#### [TASK GOAL]
Please return the lines below verbatim, beginning at the one that has "right eye: (696, 193)" and stopping after the one that has "neck: (632, 634)", and add no other lines.

#### [Human pose keypoint data]
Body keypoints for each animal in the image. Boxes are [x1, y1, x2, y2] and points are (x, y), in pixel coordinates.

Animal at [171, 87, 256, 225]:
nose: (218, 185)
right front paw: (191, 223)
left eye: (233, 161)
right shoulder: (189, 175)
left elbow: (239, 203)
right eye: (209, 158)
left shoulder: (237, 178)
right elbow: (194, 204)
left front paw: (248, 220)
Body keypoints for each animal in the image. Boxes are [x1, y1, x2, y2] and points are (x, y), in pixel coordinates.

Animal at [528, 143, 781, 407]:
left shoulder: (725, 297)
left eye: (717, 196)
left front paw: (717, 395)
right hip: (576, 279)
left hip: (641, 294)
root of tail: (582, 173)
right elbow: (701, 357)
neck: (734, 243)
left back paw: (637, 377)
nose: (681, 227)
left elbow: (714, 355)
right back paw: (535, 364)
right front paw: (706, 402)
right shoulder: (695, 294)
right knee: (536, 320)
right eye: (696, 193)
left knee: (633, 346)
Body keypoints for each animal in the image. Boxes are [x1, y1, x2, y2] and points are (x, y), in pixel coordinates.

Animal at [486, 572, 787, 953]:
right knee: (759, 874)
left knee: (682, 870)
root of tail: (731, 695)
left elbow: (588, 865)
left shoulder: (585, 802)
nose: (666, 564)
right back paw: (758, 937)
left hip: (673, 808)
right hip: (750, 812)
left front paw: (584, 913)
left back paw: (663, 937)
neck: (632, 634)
...
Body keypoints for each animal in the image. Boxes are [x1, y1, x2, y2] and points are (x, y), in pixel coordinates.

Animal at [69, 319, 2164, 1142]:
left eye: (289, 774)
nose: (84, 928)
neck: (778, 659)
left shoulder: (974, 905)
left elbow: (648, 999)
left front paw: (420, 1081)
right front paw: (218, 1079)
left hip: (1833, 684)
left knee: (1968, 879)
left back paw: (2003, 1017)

#### [RESPONSE FOR THIS EXERCISE]
right eye: (696, 193)
left knee: (633, 346)
Body keypoints for each animal in the image. Boxes are [x1, y1, x2, y2] and points are (x, y), in pixel coordinates.

Animal at [486, 572, 787, 953]:
right knee: (759, 874)
left knee: (682, 870)
root of tail: (731, 695)
left elbow: (588, 865)
left shoulder: (585, 802)
nose: (666, 564)
right back paw: (758, 937)
left hip: (673, 808)
right hip: (750, 812)
left front paw: (584, 913)
left back paw: (663, 937)
neck: (632, 634)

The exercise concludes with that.